WHAT THIS TASK INVOLVES :: Pick out each line in these entries that contains the string "Cast".

INFORMATION SUPPLIED ::
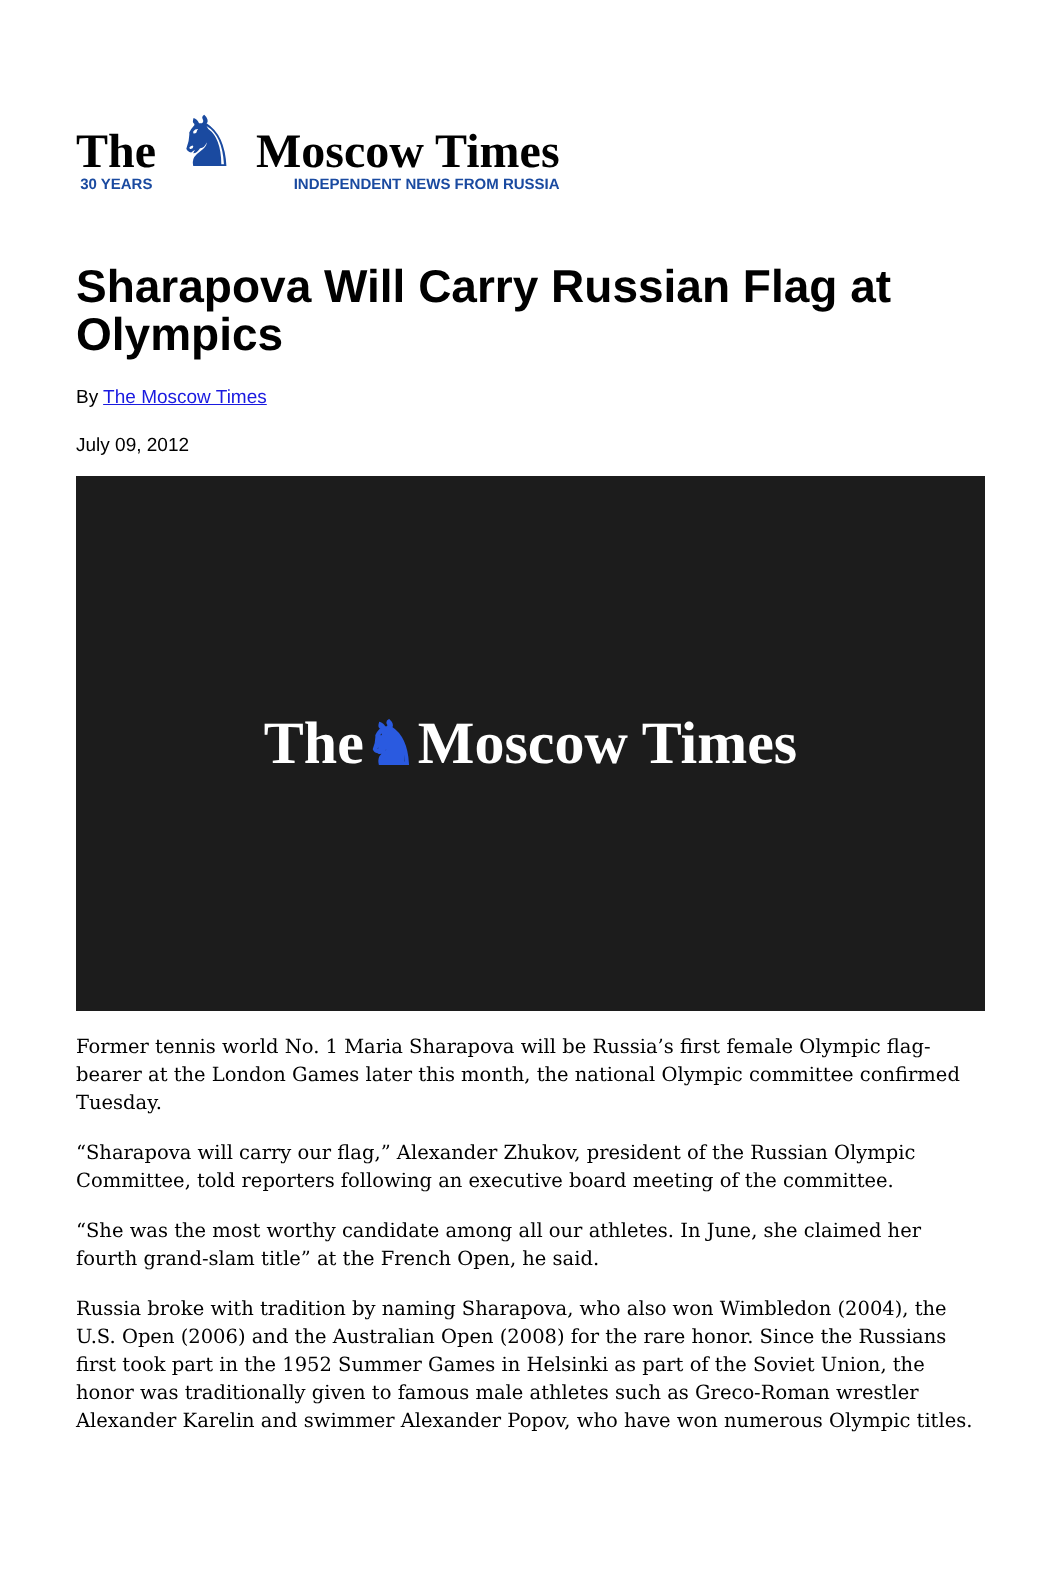The
30 YEARS
♞
Moscow Times
INDEPENDENT NEWS FROM RUSSIA
Sharapova Will Carry Russian Flag at Olympics
By The Moscow Times
July 09, 2012
The ♞ Moscow Times
Former tennis world No. 1 Maria Sharapova will be Russia’s first female Olympic flag-bearer at the London Games later this month, the national Olympic committee confirmed Tuesday.
“Sharapova will carry our flag,” Alexander Zhukov, president of the Russian Olympic Committee, told reporters following an executive board meeting of the committee.
“She was the most worthy candidate among all our athletes. In June, she claimed her fourth grand-slam title” at the French Open, he said.
Russia broke with tradition by naming Sharapova, who also won Wimbledon (2004), the U.S. Open (2006) and the Australian Open (2008) for the rare honor. Since the Russians first took part in the 1952 Summer Games in Helsinki as part of the Soviet Union, the honor was traditionally given to famous male athletes such as Greco-Roman wrestler Alexander Karelin and swimmer Alexander Popov, who have won numerous Olympic titles.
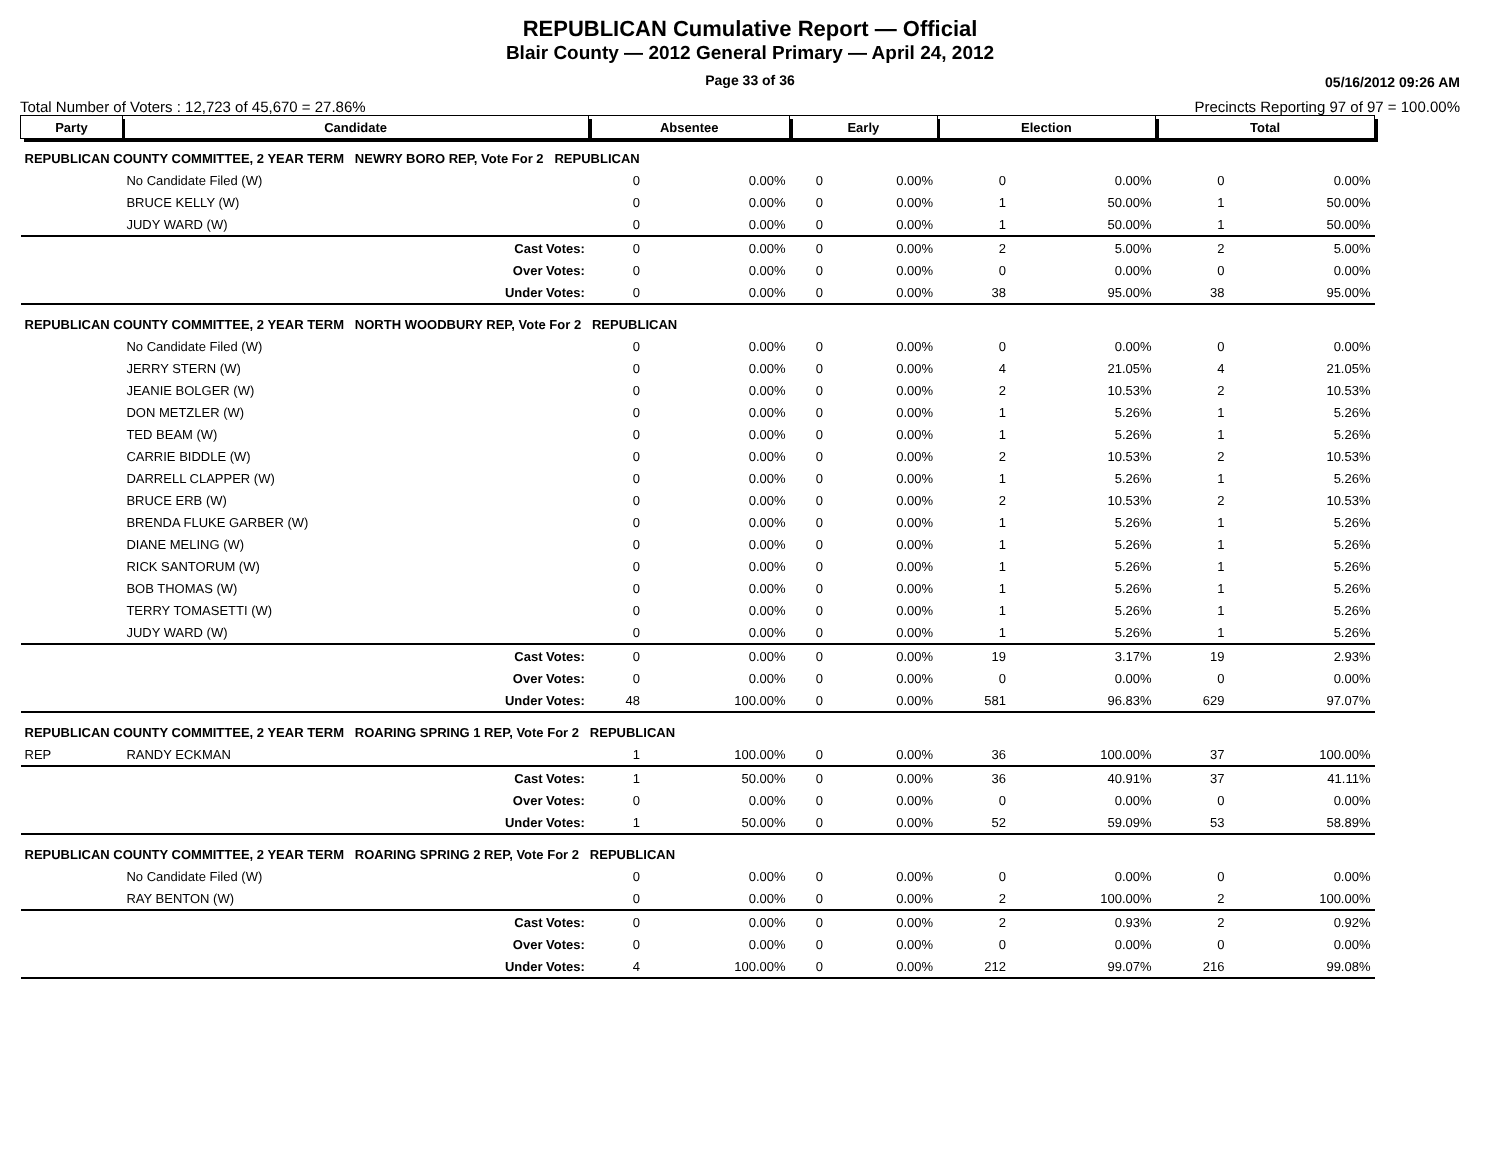REPUBLICAN Cumulative Report — Official
Blair County — 2012 General Primary — April 24, 2012
Page 33 of 36 05/16/2012 09:26 AM
Total Number of Voters : 12,723 of 45,670 = 27.86% Precincts Reporting 97 of 97 = 100.00%
| Party | Candidate | | Absentee | | Early | | Election | | Total | |
| --- | --- | --- | --- | --- | --- | --- | --- | --- | --- | --- |
| REPUBLICAN COUNTY COMMITTEE, 2 YEAR TERM NEWRY BORO REP, Vote For 2 REPUBLICAN | | | | | | | | | | |
| | No Candidate Filed (W) | | 0 | 0.00% | 0 | 0.00% | 0 | 0.00% | 0 | 0.00% |
| | BRUCE KELLY (W) | | 0 | 0.00% | 0 | 0.00% | 1 | 50.00% | 1 | 50.00% |
| | JUDY WARD (W) | | 0 | 0.00% | 0 | 0.00% | 1 | 50.00% | 1 | 50.00% |
| | | Cast Votes: | 0 | 0.00% | 0 | 0.00% | 2 | 5.00% | 2 | 5.00% |
| | | Over Votes: | 0 | 0.00% | 0 | 0.00% | 0 | 0.00% | 0 | 0.00% |
| | | Under Votes: | 0 | 0.00% | 0 | 0.00% | 38 | 95.00% | 38 | 95.00% |
| REPUBLICAN COUNTY COMMITTEE, 2 YEAR TERM NORTH WOODBURY REP, Vote For 2 REPUBLICAN | | | | | | | | | | |
| | No Candidate Filed (W) | | 0 | 0.00% | 0 | 0.00% | 0 | 0.00% | 0 | 0.00% |
| | JERRY STERN (W) | | 0 | 0.00% | 0 | 0.00% | 4 | 21.05% | 4 | 21.05% |
| | JEANIE BOLGER (W) | | 0 | 0.00% | 0 | 0.00% | 2 | 10.53% | 2 | 10.53% |
| | DON METZLER (W) | | 0 | 0.00% | 0 | 0.00% | 1 | 5.26% | 1 | 5.26% |
| | TED BEAM (W) | | 0 | 0.00% | 0 | 0.00% | 1 | 5.26% | 1 | 5.26% |
| | CARRIE BIDDLE (W) | | 0 | 0.00% | 0 | 0.00% | 2 | 10.53% | 2 | 10.53% |
| | DARRELL CLAPPER (W) | | 0 | 0.00% | 0 | 0.00% | 1 | 5.26% | 1 | 5.26% |
| | BRUCE ERB (W) | | 0 | 0.00% | 0 | 0.00% | 2 | 10.53% | 2 | 10.53% |
| | BRENDA FLUKE GARBER (W) | | 0 | 0.00% | 0 | 0.00% | 1 | 5.26% | 1 | 5.26% |
| | DIANE MELING (W) | | 0 | 0.00% | 0 | 0.00% | 1 | 5.26% | 1 | 5.26% |
| | RICK SANTORUM (W) | | 0 | 0.00% | 0 | 0.00% | 1 | 5.26% | 1 | 5.26% |
| | BOB THOMAS (W) | | 0 | 0.00% | 0 | 0.00% | 1 | 5.26% | 1 | 5.26% |
| | TERRY TOMASETTI (W) | | 0 | 0.00% | 0 | 0.00% | 1 | 5.26% | 1 | 5.26% |
| | JUDY WARD (W) | | 0 | 0.00% | 0 | 0.00% | 1 | 5.26% | 1 | 5.26% |
| | | Cast Votes: | 0 | 0.00% | 0 | 0.00% | 19 | 3.17% | 19 | 2.93% |
| | | Over Votes: | 0 | 0.00% | 0 | 0.00% | 0 | 0.00% | 0 | 0.00% |
| | | Under Votes: | 48 | 100.00% | 0 | 0.00% | 581 | 96.83% | 629 | 97.07% |
| REPUBLICAN COUNTY COMMITTEE, 2 YEAR TERM ROARING SPRING 1 REP, Vote For 2 REPUBLICAN | | | | | | | | | | |
| REP | RANDY ECKMAN | | 1 | 100.00% | 0 | 0.00% | 36 | 100.00% | 37 | 100.00% |
| | | Cast Votes: | 1 | 50.00% | 0 | 0.00% | 36 | 40.91% | 37 | 41.11% |
| | | Over Votes: | 0 | 0.00% | 0 | 0.00% | 0 | 0.00% | 0 | 0.00% |
| | | Under Votes: | 1 | 50.00% | 0 | 0.00% | 52 | 59.09% | 53 | 58.89% |
| REPUBLICAN COUNTY COMMITTEE, 2 YEAR TERM ROARING SPRING 2 REP, Vote For 2 REPUBLICAN | | | | | | | | | | |
| | No Candidate Filed (W) | | 0 | 0.00% | 0 | 0.00% | 0 | 0.00% | 0 | 0.00% |
| | RAY BENTON (W) | | 0 | 0.00% | 0 | 0.00% | 2 | 100.00% | 2 | 100.00% |
| | | Cast Votes: | 0 | 0.00% | 0 | 0.00% | 2 | 0.93% | 2 | 0.92% |
| | | Over Votes: | 0 | 0.00% | 0 | 0.00% | 0 | 0.00% | 0 | 0.00% |
| | | Under Votes: | 4 | 100.00% | 0 | 0.00% | 212 | 99.07% | 216 | 99.08% |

OUTPUT FOR THIS EXERCISE ::
| | | Cast Votes: | 0 | 0.00% | 0 | 0.00% | 2 | 5.00% | 2 | 5.00% |
| | | Cast Votes: | 0 | 0.00% | 0 | 0.00% | 19 | 3.17% | 19 | 2.93% |
| | | Cast Votes: | 1 | 50.00% | 0 | 0.00% | 36 | 40.91% | 37 | 41.11% |
| | | Cast Votes: | 0 | 0.00% | 0 | 0.00% | 2 | 0.93% | 2 | 0.92% |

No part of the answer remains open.